Année après année, rapport après rapport, la profession s’était habituée à devoir répondre aux attaques incessantes des financiers de la santé. J’entends par là les chantres toujours bien intentionnés de la concurrence, les théoriciens du capital libre, les zélateurs de la dérégulation. Ceux dont les écrits parsèment ces dernières décennies, depuis le rapport Rueff-Armand, en passant par la commission Attali ou, aujourd’hui, l’Inspection générale des finances. Je ne reviendrai pas sur la médiocrité des données chiffrées qui nous sont opposées par les services de Bercy, ni même sur ses propositions, si peu originales qu’elles ont presque soixante ans. Je ne voudrais parler ici que des choix de société qu’elles supposeraient si elles étaient mises en application.
« Les pharmaciens ne cèderont pas au dogme du libéralisme à tout prix. »
La liberté des uns s’arrête où commence celle des autres, dit l’adage. La mondialisation nous a appris qu’il n’en va pas de même avec les capitaux, dont la mobilité ne connaît pas les frontières. Imaginez un instant, une fois le capital des officines ouvert au profit de certains opportunistes, des chaînes de pharmacies tenues par des fonds d’investissement dont les dividendes s’évaporeront à l’étranger. En totale contradiction avec la volonté de croissance nationale voulue par le gouvernement.
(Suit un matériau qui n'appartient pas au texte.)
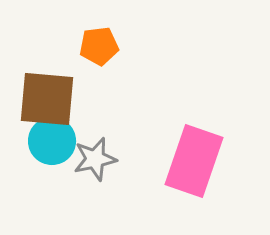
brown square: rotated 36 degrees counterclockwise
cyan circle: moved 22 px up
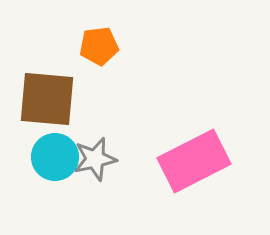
cyan circle: moved 3 px right, 16 px down
pink rectangle: rotated 44 degrees clockwise
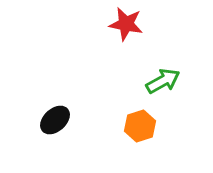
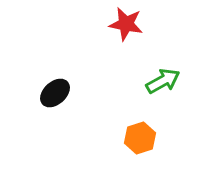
black ellipse: moved 27 px up
orange hexagon: moved 12 px down
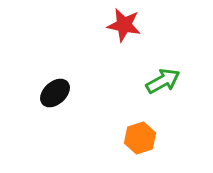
red star: moved 2 px left, 1 px down
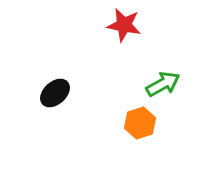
green arrow: moved 3 px down
orange hexagon: moved 15 px up
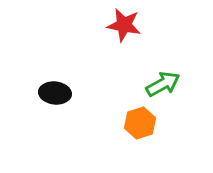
black ellipse: rotated 48 degrees clockwise
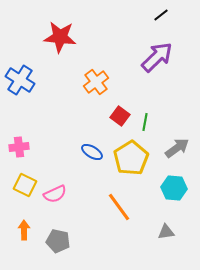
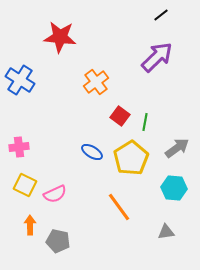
orange arrow: moved 6 px right, 5 px up
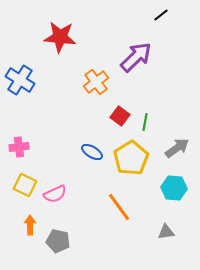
purple arrow: moved 21 px left
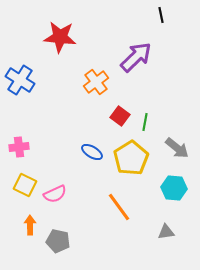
black line: rotated 63 degrees counterclockwise
gray arrow: rotated 75 degrees clockwise
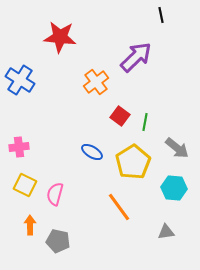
yellow pentagon: moved 2 px right, 4 px down
pink semicircle: rotated 130 degrees clockwise
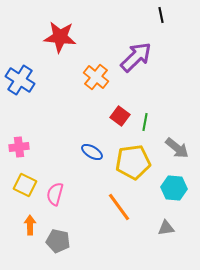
orange cross: moved 5 px up; rotated 15 degrees counterclockwise
yellow pentagon: rotated 24 degrees clockwise
gray triangle: moved 4 px up
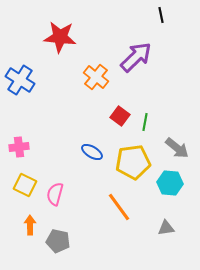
cyan hexagon: moved 4 px left, 5 px up
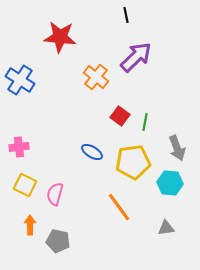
black line: moved 35 px left
gray arrow: rotated 30 degrees clockwise
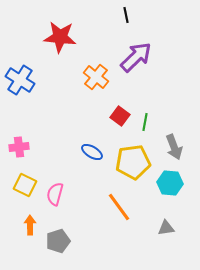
gray arrow: moved 3 px left, 1 px up
gray pentagon: rotated 30 degrees counterclockwise
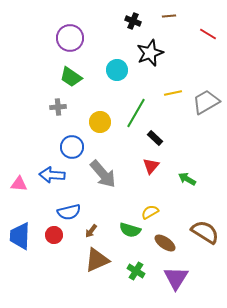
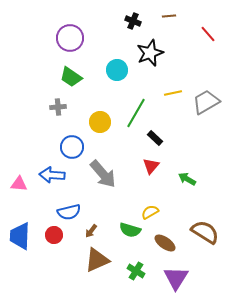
red line: rotated 18 degrees clockwise
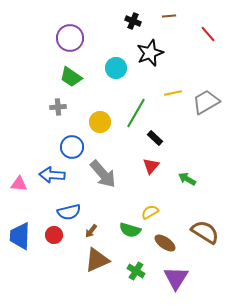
cyan circle: moved 1 px left, 2 px up
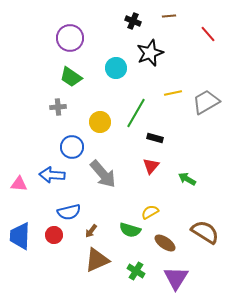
black rectangle: rotated 28 degrees counterclockwise
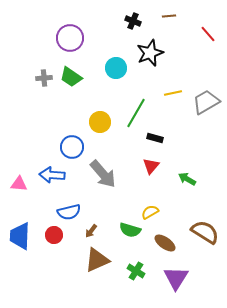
gray cross: moved 14 px left, 29 px up
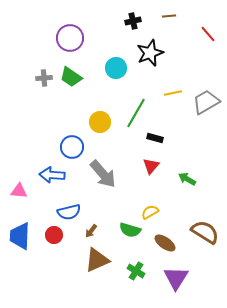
black cross: rotated 35 degrees counterclockwise
pink triangle: moved 7 px down
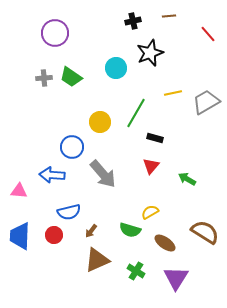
purple circle: moved 15 px left, 5 px up
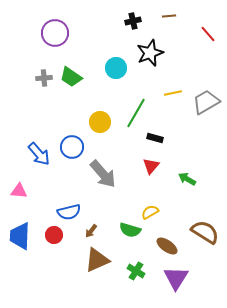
blue arrow: moved 13 px left, 21 px up; rotated 135 degrees counterclockwise
brown ellipse: moved 2 px right, 3 px down
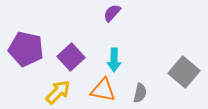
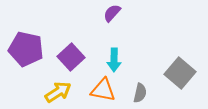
gray square: moved 4 px left, 1 px down
yellow arrow: rotated 12 degrees clockwise
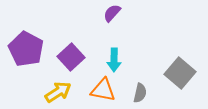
purple pentagon: rotated 16 degrees clockwise
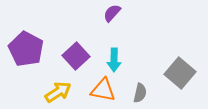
purple square: moved 5 px right, 1 px up
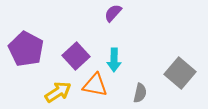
purple semicircle: moved 1 px right
orange triangle: moved 8 px left, 5 px up
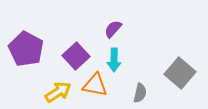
purple semicircle: moved 16 px down
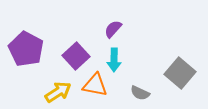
gray semicircle: rotated 102 degrees clockwise
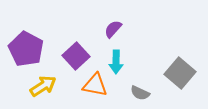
cyan arrow: moved 2 px right, 2 px down
yellow arrow: moved 15 px left, 6 px up
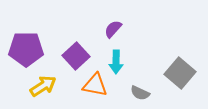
purple pentagon: rotated 28 degrees counterclockwise
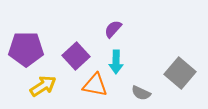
gray semicircle: moved 1 px right
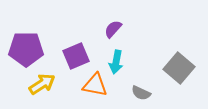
purple square: rotated 20 degrees clockwise
cyan arrow: rotated 10 degrees clockwise
gray square: moved 1 px left, 5 px up
yellow arrow: moved 1 px left, 2 px up
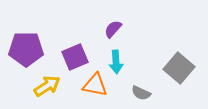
purple square: moved 1 px left, 1 px down
cyan arrow: rotated 15 degrees counterclockwise
yellow arrow: moved 5 px right, 2 px down
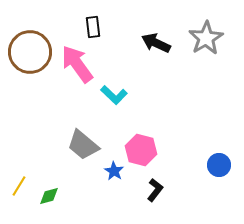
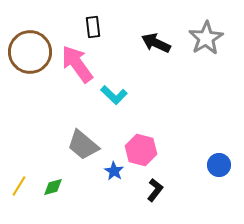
green diamond: moved 4 px right, 9 px up
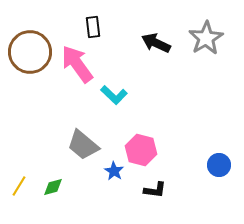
black L-shape: rotated 60 degrees clockwise
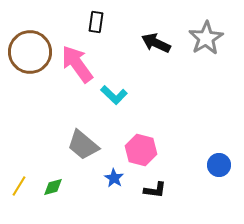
black rectangle: moved 3 px right, 5 px up; rotated 15 degrees clockwise
blue star: moved 7 px down
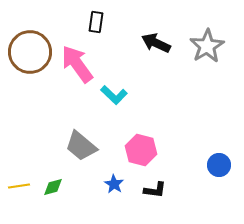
gray star: moved 1 px right, 8 px down
gray trapezoid: moved 2 px left, 1 px down
blue star: moved 6 px down
yellow line: rotated 50 degrees clockwise
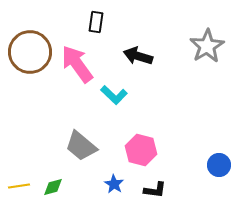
black arrow: moved 18 px left, 13 px down; rotated 8 degrees counterclockwise
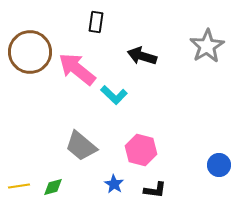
black arrow: moved 4 px right
pink arrow: moved 5 px down; rotated 15 degrees counterclockwise
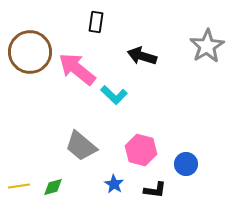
blue circle: moved 33 px left, 1 px up
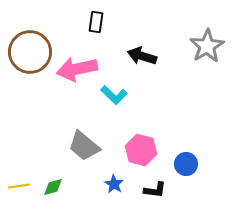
pink arrow: rotated 51 degrees counterclockwise
gray trapezoid: moved 3 px right
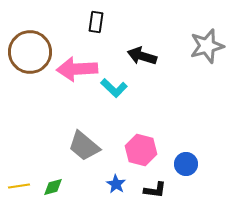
gray star: rotated 16 degrees clockwise
pink arrow: rotated 9 degrees clockwise
cyan L-shape: moved 7 px up
blue star: moved 2 px right
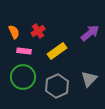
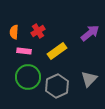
orange semicircle: rotated 152 degrees counterclockwise
green circle: moved 5 px right
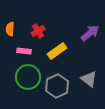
orange semicircle: moved 4 px left, 3 px up
gray triangle: rotated 36 degrees counterclockwise
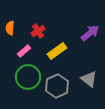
orange semicircle: moved 1 px up
pink rectangle: rotated 48 degrees counterclockwise
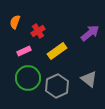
orange semicircle: moved 5 px right, 6 px up; rotated 16 degrees clockwise
pink rectangle: rotated 16 degrees clockwise
green circle: moved 1 px down
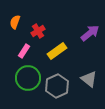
pink rectangle: rotated 32 degrees counterclockwise
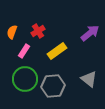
orange semicircle: moved 3 px left, 10 px down
green circle: moved 3 px left, 1 px down
gray hexagon: moved 4 px left; rotated 20 degrees clockwise
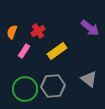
purple arrow: moved 5 px up; rotated 78 degrees clockwise
green circle: moved 10 px down
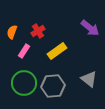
green circle: moved 1 px left, 6 px up
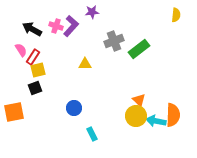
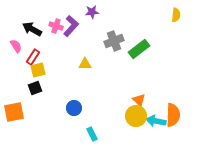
pink semicircle: moved 5 px left, 4 px up
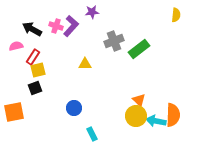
pink semicircle: rotated 72 degrees counterclockwise
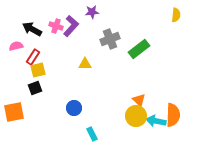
gray cross: moved 4 px left, 2 px up
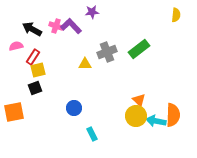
purple L-shape: rotated 85 degrees counterclockwise
gray cross: moved 3 px left, 13 px down
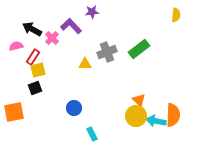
pink cross: moved 4 px left, 12 px down; rotated 24 degrees clockwise
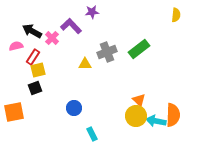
black arrow: moved 2 px down
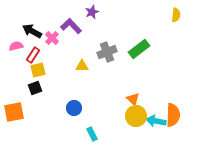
purple star: rotated 16 degrees counterclockwise
red rectangle: moved 2 px up
yellow triangle: moved 3 px left, 2 px down
orange triangle: moved 6 px left, 1 px up
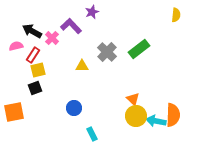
gray cross: rotated 24 degrees counterclockwise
Imaginez, une fois l’installation des officines dérégulée, des villes où seront créés de trop nombreux points de vente et des zones rurales où les déserts pharmaceutiques s’ajouteront aux déserts médicaux. Imaginez, enfin, du paracétamol en grande surface à prix coûtant, « délivré » par des docteurs en pharmacie tenus de faire du chiffre sur ce qui ne sera plus que des produits parmi d’autres. L’imaginez-vous ? Moi, je m’y refuse. Les pharmaciens, une profession réglementée et fière de l’être, ne cèderont pas au dogme du libéralisme à tout prix.
Dans le domaine de la santé – où le prix et la valeur des choses sont distincts, où l’effort et la dépense sont collectifs –, le pouvoir d’achat n’apporte rien. Vouloir mettre en péril un réseau de 22 600 pharmacies pour un hypothétique gain de moins de 1 euro par Français et par mois sur de l’OTC ne tient pas économiquement. Et c’est un non-sens sanitaire. Les très nombreuses actions que vous avez déjà menées en régions ou sur les réseaux sociaux – en attendant le mouvement du 30 septembre – sont le témoignage qu’au-delà de nos différences tous les pharmaciens se retrouvent sur l’essentiel. Et l’essentiel se résume en quelques mots : nos patients ont besoin de la protection que leur offre la profession grâce aux trois piliers que sont le monopole, la loi de répartition et le capital réservé aux pharmaciens d’officine, garantie de l’indépendance des professionnels de santé que nous sommes. Tout le reste est superflu.